La Corap suggère au Président de la République, d’organiser à la demande des communautés locales d’Inga sous l’accompagnement de l’ONG ADEV, une rencontre avec les organisations de la Société Civile impliquées dans le monitoring du projet Inga 3 et les communautés locales d’Inga qui seront impactées par le projet, pour échanger sur les avis et considérations.

Un projet plus pour l’extérieur que l’intérieur

Presque 75% de l’énergie que produira le projet Inga 3 sera vendue en Afrique du Sud et aux miniers du Katanga. La Corap signale que ce projet ne viendra pas augmenter significativement le taux d’accès des populations à l’énergie. Une autre faiblesse est qu’il faudrait attendre près de 8 à 10 ans pour consommer son premier mégawat, pendant que le besoin interne est toujours croissant et immédiat. S’ajoute aux arguments ci-haut évoqués, la demande de l’Angola de 5000 MW.

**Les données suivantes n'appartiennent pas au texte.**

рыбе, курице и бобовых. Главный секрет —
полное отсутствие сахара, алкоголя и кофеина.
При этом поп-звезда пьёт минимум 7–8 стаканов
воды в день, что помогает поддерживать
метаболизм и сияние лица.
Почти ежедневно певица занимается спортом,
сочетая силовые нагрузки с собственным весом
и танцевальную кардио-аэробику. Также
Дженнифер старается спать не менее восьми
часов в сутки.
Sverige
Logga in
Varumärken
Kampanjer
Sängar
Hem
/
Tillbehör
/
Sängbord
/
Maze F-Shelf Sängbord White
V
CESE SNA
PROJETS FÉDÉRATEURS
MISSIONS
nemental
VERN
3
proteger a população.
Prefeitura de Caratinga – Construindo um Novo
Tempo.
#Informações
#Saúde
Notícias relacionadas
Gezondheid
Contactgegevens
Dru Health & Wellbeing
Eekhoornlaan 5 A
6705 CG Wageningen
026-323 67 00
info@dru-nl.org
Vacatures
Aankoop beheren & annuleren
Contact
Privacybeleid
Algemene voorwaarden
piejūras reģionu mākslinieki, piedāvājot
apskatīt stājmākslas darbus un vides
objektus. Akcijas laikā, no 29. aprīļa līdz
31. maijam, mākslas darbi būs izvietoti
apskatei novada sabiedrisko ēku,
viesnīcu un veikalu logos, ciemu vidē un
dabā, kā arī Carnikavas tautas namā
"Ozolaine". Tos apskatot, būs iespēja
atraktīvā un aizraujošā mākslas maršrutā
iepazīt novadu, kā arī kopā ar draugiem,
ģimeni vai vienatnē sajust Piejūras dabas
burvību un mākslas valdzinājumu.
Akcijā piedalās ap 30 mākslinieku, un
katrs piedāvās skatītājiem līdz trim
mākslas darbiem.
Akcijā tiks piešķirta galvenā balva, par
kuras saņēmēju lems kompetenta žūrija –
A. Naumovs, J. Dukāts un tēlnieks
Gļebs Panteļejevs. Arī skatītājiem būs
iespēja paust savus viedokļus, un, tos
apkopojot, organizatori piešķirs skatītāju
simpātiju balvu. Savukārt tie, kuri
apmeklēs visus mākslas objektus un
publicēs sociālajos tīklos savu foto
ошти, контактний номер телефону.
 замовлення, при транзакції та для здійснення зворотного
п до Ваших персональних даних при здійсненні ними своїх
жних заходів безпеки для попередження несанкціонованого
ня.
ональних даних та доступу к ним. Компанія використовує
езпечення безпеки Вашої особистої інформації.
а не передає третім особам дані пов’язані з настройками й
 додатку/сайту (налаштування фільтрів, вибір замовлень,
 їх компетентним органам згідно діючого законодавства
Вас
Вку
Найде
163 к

Pour ces organisations, le pays n’est pas encore prêt à développer un si grand projet comme Grand Inga en commençant par Inga 3. Les membres de cette organisation fustigent le fait pour le gouvernement congolais de se prononcer sur le projet Inga 3 dans des espaces à l’extérieur du pays et ne se préoccupe pas à organiser un débat public à l’attention des acteurs congolais, notamment les communautés locales, la Société Civile, les scientifiques et les autres élites congolaises.

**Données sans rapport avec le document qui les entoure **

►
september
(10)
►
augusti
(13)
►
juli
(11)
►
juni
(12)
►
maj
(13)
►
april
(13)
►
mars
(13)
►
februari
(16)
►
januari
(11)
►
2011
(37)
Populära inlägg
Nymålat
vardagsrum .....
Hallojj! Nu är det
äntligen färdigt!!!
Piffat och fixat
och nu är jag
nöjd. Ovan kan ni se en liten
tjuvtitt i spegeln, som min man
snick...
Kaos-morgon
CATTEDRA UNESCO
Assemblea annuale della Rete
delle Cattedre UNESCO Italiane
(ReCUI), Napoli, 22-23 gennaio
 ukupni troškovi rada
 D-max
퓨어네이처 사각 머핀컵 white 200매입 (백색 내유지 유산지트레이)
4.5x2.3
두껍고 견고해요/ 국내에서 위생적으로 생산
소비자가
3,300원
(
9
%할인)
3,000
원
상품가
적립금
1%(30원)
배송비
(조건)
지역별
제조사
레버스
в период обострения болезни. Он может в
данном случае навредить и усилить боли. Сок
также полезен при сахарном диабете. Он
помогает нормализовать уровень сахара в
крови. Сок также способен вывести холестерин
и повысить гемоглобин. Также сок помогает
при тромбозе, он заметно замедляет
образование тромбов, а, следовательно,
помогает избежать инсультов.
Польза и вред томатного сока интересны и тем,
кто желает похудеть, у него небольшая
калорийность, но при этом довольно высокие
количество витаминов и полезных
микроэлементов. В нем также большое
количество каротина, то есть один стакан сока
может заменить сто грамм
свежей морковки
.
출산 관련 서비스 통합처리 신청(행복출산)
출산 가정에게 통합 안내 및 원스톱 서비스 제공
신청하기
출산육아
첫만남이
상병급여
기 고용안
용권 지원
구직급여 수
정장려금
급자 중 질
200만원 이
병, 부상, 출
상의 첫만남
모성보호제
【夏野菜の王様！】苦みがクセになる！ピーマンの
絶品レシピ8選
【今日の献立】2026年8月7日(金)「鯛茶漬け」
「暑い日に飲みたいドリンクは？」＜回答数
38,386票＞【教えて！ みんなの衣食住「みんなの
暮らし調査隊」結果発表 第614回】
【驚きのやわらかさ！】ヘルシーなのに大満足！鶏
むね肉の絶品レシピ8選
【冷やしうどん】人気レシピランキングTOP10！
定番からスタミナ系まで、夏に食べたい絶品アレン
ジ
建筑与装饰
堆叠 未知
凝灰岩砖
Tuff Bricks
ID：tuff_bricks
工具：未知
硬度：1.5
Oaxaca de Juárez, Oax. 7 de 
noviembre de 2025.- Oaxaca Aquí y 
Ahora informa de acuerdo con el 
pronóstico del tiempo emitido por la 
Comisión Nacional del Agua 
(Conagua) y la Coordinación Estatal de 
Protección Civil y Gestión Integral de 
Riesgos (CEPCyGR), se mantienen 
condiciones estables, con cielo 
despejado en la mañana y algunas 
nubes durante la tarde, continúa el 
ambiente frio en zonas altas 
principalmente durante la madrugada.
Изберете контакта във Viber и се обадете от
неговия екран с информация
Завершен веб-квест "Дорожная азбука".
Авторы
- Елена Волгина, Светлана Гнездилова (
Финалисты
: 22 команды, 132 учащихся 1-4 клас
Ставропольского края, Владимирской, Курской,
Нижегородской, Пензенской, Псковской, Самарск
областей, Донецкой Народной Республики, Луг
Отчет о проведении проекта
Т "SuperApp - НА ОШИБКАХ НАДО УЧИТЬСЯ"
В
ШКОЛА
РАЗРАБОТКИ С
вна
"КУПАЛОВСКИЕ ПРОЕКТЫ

Aussi, pensent-elles que le projet Inga n’est pas opportun et elles estiment que le problème du projet n’est pas lié au format, mais plutôt à plusieurs aspects qui ne donnent pas des garanties et qui poussent la Société Civile a demandé dans l’urgence son arrêt. elles relèvent plusieurs éléments suivants notamment, l’inexistence des études d’impacts environnementaux et sociaux ; l’inexistence d’un plan de délocalisation et réinsertion pour plus de 37.000 membres des communautés qui seront déplacés du site d’Inga ; la dette, parce que le Partenariat Publique Privé sous le mode BOT ne garantit pas que le pays en sera épargné ; l’opacité qui entoure le projet puisqu’il n’y a pas des voix d’accès à l’information, pas des documents en circulation ; la violation des droits des communautés. Car, Inga ne pourra que desservir le monde extérieur et le pays a besoin de développer son potentiel hydroélectrique étendu sur l’ensemble du pays, à travers les micros barrages.

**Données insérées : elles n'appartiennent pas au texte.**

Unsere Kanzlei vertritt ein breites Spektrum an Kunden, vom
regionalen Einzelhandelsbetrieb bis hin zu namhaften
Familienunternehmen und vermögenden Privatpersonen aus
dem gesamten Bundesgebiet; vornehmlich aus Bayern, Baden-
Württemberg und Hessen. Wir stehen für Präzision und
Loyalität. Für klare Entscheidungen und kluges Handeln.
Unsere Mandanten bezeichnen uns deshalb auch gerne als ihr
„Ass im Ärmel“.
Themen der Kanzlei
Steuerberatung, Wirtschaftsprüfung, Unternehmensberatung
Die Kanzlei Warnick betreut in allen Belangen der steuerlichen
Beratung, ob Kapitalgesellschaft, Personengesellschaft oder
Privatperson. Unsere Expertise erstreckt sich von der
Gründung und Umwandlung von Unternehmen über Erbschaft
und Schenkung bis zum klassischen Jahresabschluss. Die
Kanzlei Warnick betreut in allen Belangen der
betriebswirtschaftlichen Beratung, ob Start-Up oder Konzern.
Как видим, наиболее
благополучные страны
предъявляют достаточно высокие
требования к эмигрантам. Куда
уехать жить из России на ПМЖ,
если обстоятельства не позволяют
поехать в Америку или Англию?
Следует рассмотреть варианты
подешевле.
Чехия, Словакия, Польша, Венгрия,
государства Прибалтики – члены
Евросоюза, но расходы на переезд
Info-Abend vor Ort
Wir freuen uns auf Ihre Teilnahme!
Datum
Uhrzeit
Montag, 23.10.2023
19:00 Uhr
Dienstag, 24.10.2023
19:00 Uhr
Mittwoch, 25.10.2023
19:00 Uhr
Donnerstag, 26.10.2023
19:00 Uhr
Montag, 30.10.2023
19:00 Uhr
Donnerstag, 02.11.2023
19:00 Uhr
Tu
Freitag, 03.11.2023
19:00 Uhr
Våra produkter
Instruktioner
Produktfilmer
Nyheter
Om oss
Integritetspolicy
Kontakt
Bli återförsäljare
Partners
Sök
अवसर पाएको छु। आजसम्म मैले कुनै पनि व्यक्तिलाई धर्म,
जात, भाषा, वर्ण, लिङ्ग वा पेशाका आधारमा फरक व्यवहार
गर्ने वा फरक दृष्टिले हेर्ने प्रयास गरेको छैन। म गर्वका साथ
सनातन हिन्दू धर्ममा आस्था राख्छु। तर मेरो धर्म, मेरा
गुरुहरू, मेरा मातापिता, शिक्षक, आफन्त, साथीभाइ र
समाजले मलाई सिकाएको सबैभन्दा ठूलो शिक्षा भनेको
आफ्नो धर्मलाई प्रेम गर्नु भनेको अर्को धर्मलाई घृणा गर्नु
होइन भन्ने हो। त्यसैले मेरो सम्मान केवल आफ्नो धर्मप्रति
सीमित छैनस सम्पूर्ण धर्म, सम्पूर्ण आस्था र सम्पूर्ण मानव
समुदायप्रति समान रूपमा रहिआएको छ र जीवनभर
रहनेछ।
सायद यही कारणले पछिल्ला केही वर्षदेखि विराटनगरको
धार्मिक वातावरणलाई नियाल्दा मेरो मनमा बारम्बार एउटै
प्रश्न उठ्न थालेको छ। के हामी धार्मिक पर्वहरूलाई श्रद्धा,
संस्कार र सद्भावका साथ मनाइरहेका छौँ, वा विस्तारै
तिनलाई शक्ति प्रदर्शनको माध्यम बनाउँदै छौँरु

Corap constate que l’Agence pour le Développement et Promotion d’Inga (ADPI-RDC) est une structure de plus puisque rattachée à la présidence de la République, elle contribue à la mauvaise gouvernance du projet Inga 3. Cela, de par son texte constitutif qui est l’ordonnance n° 18-004 portant dispositions complémentaires relatives au statut, à l’organisation et au fonctionnement de « l’Agence pour le développement et la promotion du projet Grand Inga». Un texte qui ne prévoit pas expressément un organe qui servira de cadre de concertation entre les parties prenantes, tel qu’il est prévu dans les attributions de cette agence.